- PROBLEM TO WORK ON: Please type out the following lines again exactly, from the line containing "Where does the beta_IML" up to and including the last line, leaving out the pictures.

- INFORMATION SUPPLIED:
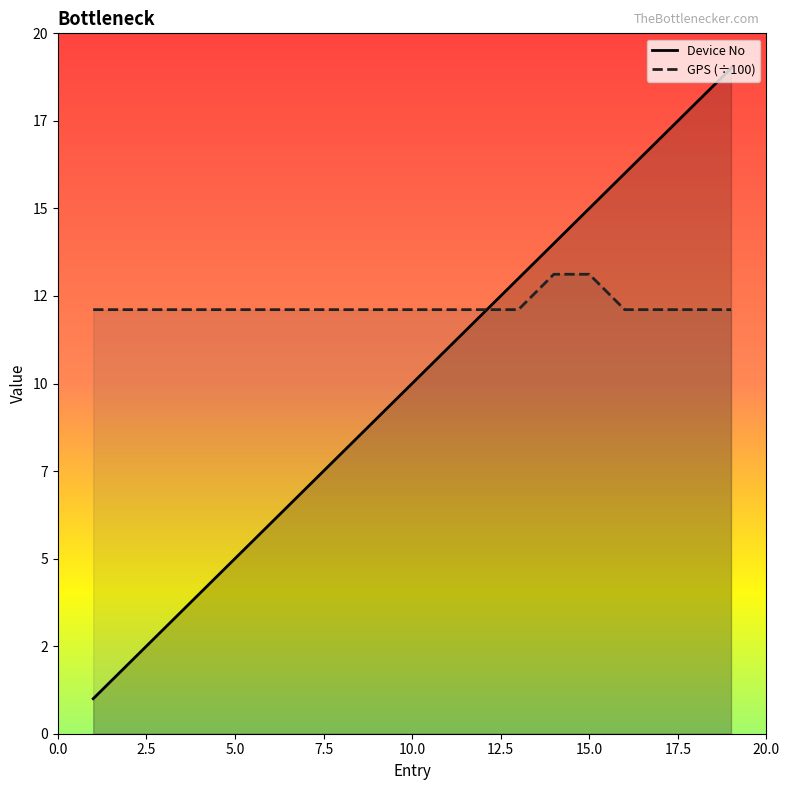

What is the difference between the highest and lowest values at 15?

1.9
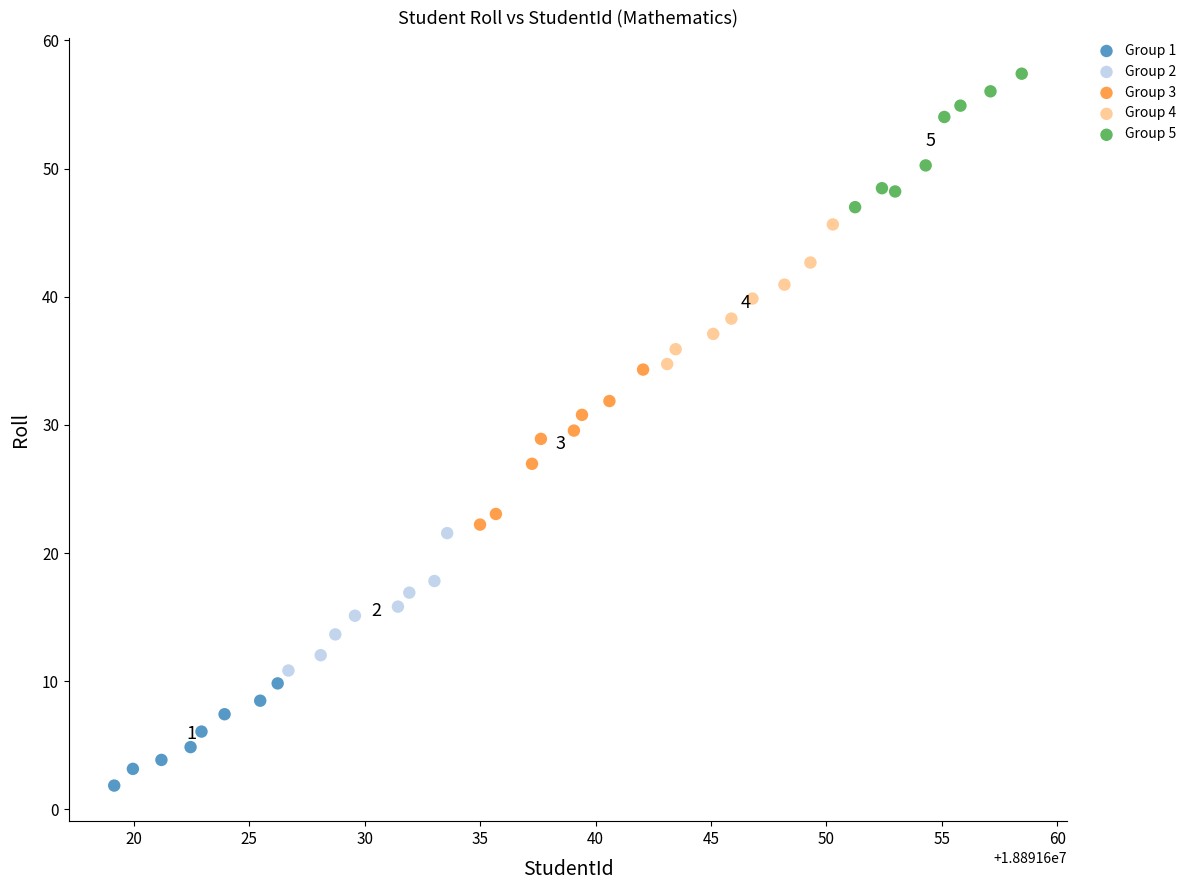

Which series contains the highest Y value?

Group 5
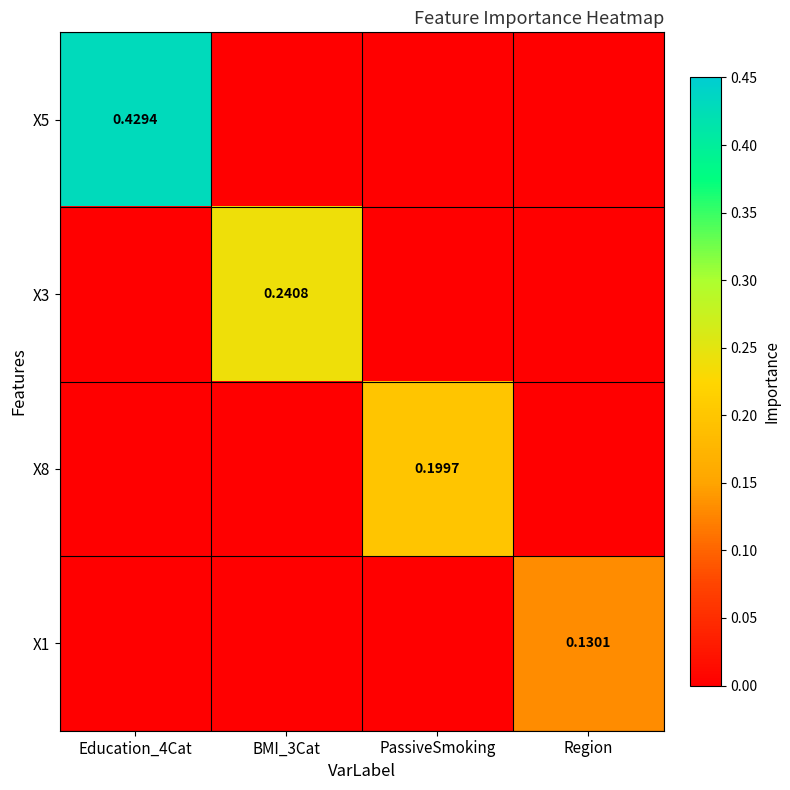

Is it true that X5 equals 0.8 at Education_4Cat?

False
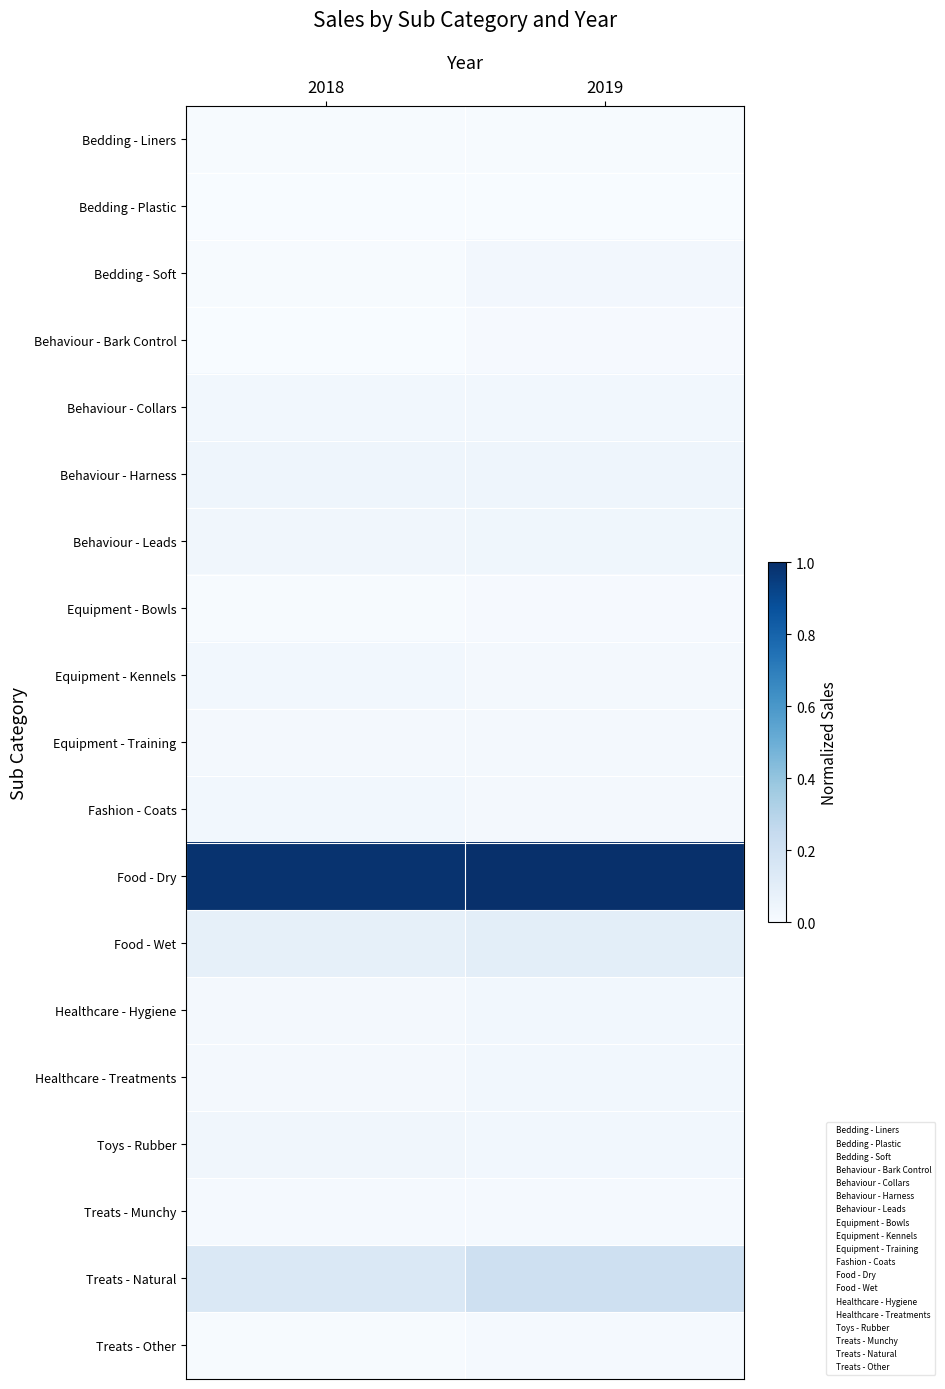

Which series has the largest total across all categories?

Food - Dry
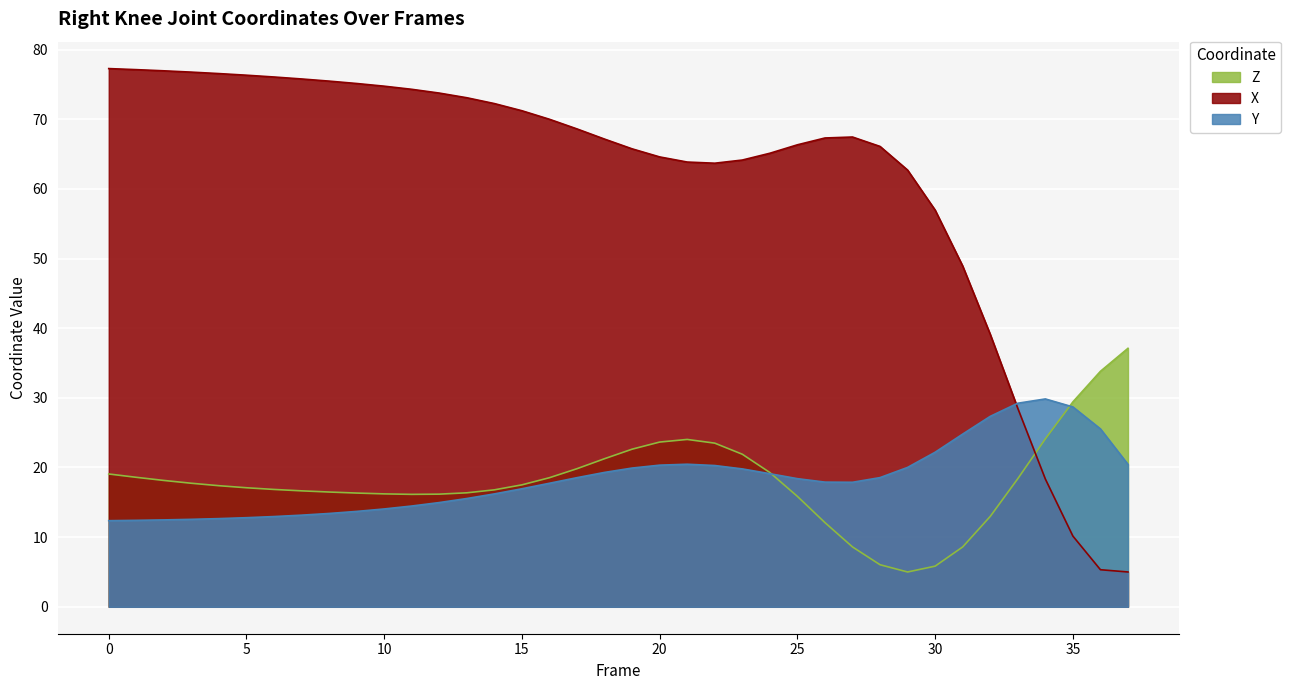

Where does the Y series first go above 18?

17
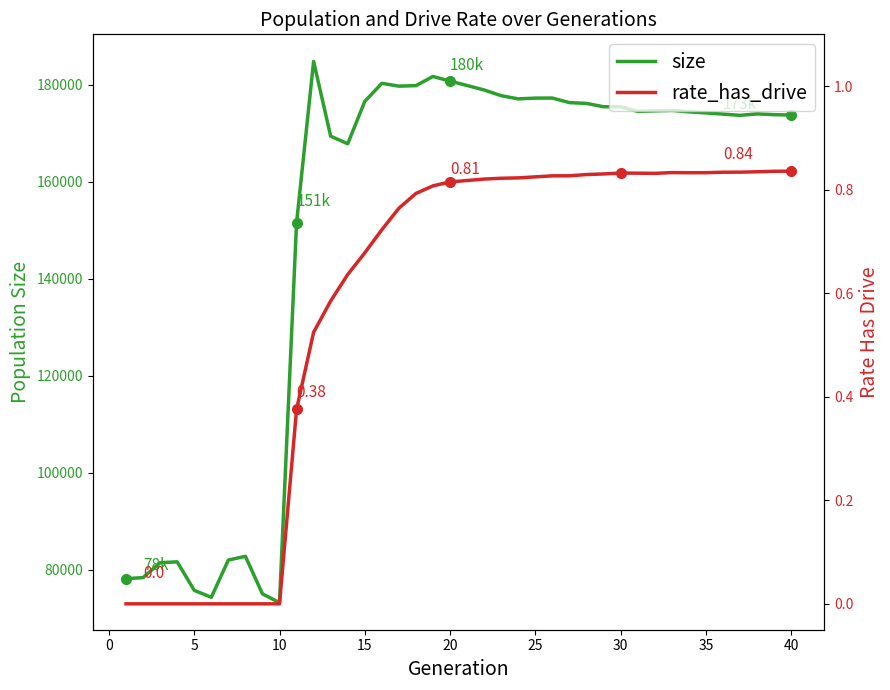

How many lines are shown in the chart?

2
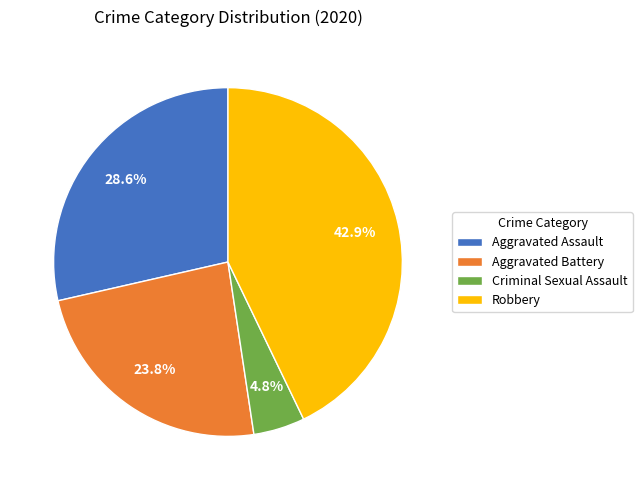

Rank the categories by value from lowest to highest.

Criminal Sexual Assault, Aggravated Battery, Aggravated Assault, Robbery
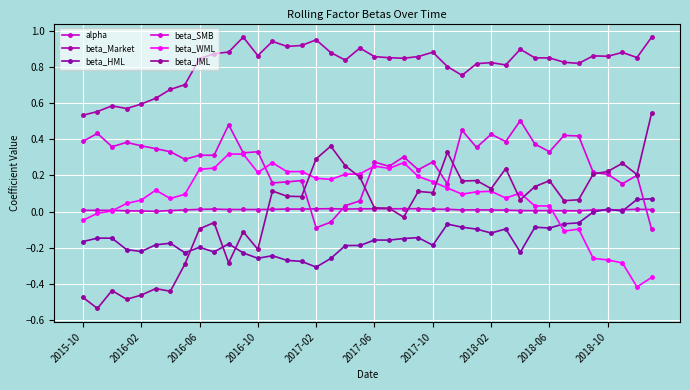

Where does the beta_IML series first go above 0?

13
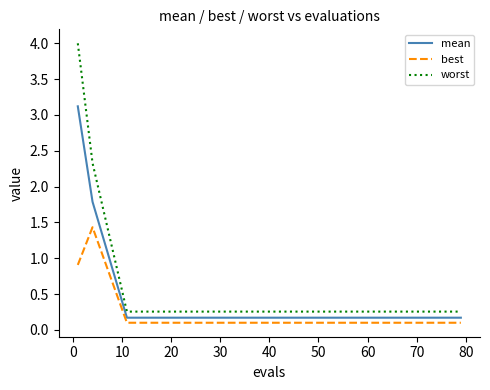

True or false: mean and worst intersect in this chart.

False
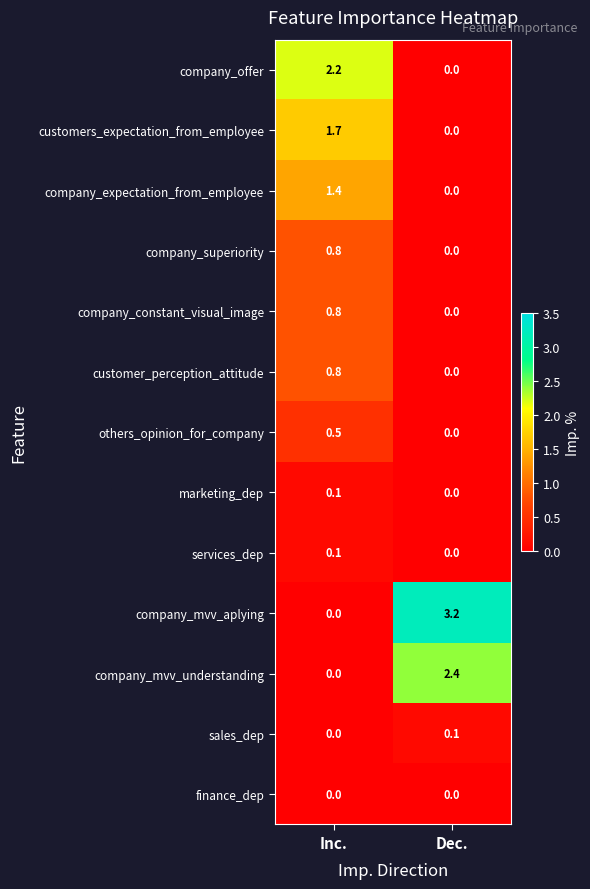

Which series has the largest total across all categories?

company_mvv_aplying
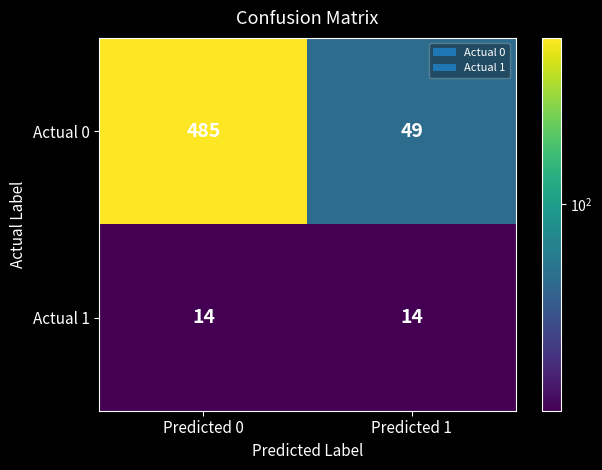

What value does the Actual 1 series have at Predicted 1?

14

- RESULT OF THE TASK:
Where does the beta_IML series first go above 0?

13

True or false: mean and worst intersect in this chart.

False

Which series has the largest total across all categories?

company_mvv_aplying

What value does the Actual 1 series have at Predicted 1?

14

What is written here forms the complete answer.